K Kivimies, E Repo-Tiihonen, H Kautiainen, P Maaranen, LH Muhonen, M Heikkinen and J Tiihonen,
Nordic journal of psychiatry, 2016
Substance abuse worsens the course of schizophrenia, but it is not known whether or not there are differences between specific substances concerning their association with the hospitalizations of patients with schizophrenia.The primary aims of this study were to examine the possible associations between amphetamine, cannabis, and opioid abuse, and the risk of hospitalizations among patients with schizophrenia.The study population consisted of 146 patients with ICD-defined schizophrenia from two different geographical sites in Finland, and it included both inpatients and outpatients. Data were collected retrospectively from the patients' medical files. Substance abuse was defined as either harmful use or dependence according to ICD-10.The cumulative prevalence of substance abuse was 10.9% (16/146) for cannabis, 8.9% (13/146) for amphetamine, and 4.1% (6/146) for opioids.
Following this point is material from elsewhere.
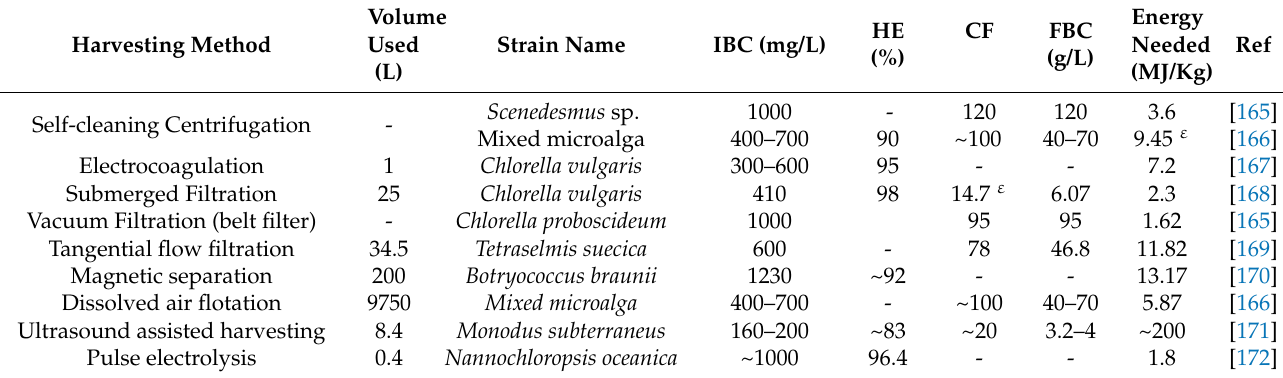
Table 4. Energy requirement in microalgae biomass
Among patients with schizophrenia and abuse of any substance, the number of hospitalizations was about 1.5-fold when compared to those without substance abuse. The incidence rate ratio for hospitalizations was 2.9 (95% CI 2.47-3.63) for opioids, 2.0 (1.71-2.41) for amphetamine, and 1.6 (1.33-1.84) for cannabis, when compared with no abuse of each substance. The risk of hospitalizations was significantly higher for opioids when compared with amphetamine (p < 0.001) or cannabis (p < 0.001).Harmful use or dependence of opioids among patients with schizophrenia is associated with significantly higher risk of hospitalizations than either harmful use or dependence of amphetamine or cannabis.